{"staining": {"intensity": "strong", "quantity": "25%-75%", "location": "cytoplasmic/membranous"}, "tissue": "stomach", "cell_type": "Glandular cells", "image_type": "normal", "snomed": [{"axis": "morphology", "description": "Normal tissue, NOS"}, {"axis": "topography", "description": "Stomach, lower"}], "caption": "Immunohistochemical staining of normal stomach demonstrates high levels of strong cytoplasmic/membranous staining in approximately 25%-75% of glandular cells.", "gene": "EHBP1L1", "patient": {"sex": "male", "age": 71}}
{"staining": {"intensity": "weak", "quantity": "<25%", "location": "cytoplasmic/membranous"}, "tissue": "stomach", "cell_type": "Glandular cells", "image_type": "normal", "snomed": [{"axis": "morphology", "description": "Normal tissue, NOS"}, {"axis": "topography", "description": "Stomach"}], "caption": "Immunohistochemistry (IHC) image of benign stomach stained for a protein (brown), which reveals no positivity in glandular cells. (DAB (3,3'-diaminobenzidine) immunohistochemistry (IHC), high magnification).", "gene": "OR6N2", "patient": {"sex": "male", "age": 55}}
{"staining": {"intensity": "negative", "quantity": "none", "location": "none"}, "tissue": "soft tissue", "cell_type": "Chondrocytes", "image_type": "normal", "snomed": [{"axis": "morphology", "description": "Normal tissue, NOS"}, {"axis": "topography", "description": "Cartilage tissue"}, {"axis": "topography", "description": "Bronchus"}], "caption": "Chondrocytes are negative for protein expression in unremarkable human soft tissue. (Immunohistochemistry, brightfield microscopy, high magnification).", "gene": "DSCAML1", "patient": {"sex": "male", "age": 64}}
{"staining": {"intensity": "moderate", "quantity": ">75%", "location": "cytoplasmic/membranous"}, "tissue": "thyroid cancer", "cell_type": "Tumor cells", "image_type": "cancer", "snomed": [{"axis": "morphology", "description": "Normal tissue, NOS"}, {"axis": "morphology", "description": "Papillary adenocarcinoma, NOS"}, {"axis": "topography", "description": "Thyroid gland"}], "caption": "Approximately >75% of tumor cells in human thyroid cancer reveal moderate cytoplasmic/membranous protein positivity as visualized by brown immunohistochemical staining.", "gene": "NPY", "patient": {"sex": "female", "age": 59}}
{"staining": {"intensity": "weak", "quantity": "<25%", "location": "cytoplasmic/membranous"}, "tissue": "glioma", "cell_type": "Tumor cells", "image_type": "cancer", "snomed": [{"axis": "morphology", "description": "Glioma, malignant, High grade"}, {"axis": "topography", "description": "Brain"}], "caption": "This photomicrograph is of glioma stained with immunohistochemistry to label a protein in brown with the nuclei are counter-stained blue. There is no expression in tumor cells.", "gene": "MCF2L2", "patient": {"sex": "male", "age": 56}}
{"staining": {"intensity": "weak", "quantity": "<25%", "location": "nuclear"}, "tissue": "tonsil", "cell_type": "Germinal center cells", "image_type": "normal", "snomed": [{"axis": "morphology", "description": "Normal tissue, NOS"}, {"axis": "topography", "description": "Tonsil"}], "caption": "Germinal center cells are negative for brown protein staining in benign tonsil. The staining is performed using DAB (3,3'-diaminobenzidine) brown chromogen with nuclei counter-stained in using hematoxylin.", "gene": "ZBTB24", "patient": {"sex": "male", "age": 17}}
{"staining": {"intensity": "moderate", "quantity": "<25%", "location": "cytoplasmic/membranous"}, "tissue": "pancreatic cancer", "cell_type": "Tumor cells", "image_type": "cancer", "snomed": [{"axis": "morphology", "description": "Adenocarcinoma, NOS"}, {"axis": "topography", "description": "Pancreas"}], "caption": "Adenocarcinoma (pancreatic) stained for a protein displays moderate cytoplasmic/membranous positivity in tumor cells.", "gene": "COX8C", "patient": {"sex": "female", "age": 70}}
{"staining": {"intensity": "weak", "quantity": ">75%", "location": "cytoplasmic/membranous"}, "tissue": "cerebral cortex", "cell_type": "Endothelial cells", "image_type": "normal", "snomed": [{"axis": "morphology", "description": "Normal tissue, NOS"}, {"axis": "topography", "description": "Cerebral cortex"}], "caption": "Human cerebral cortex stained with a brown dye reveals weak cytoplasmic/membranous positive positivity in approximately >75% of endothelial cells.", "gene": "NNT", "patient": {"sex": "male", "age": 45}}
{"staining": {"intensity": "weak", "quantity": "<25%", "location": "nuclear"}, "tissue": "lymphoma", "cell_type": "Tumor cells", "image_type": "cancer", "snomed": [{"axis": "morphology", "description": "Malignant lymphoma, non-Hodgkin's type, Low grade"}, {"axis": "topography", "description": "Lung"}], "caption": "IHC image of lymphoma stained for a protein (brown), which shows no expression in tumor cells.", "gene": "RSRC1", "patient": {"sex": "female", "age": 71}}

* Work instructions *
Scan the data above and copy every line with "counter" in it.

* Solution for this task *
{"staining": {"intensity": "weak", "quantity": "<25%", "location": "cytoplasmic/membranous"}, "tissue": "glioma", "cell_type": "Tumor cells", "image_type": "cancer", "snomed": [{"axis": "morphology", "description": "Glioma, malignant, High grade"}, {"axis": "topography", "description": "Brain"}], "caption": "This photomicrograph is of glioma stained with immunohistochemistry to label a protein in brown with the nuclei are counter-stained blue. There is no expression in tumor cells.", "gene": "MCF2L2", "patient": {"sex": "male", "age": 56}}
{"staining": {"intensity": "weak", "quantity": "<25%", "location": "nuclear"}, "tissue": "tonsil", "cell_type": "Germinal center cells", "image_type": "normal", "snomed": [{"axis": "morphology", "description": "Normal tissue, NOS"}, {"axis": "topography", "description": "Tonsil"}], "caption": "Germinal center cells are negative for brown protein staining in benign tonsil. The staining is performed using DAB (3,3'-diaminobenzidine) brown chromogen with nuclei counter-stained in using hematoxylin.", "gene": "ZBTB24", "patient": {"sex": "male", "age": 17}}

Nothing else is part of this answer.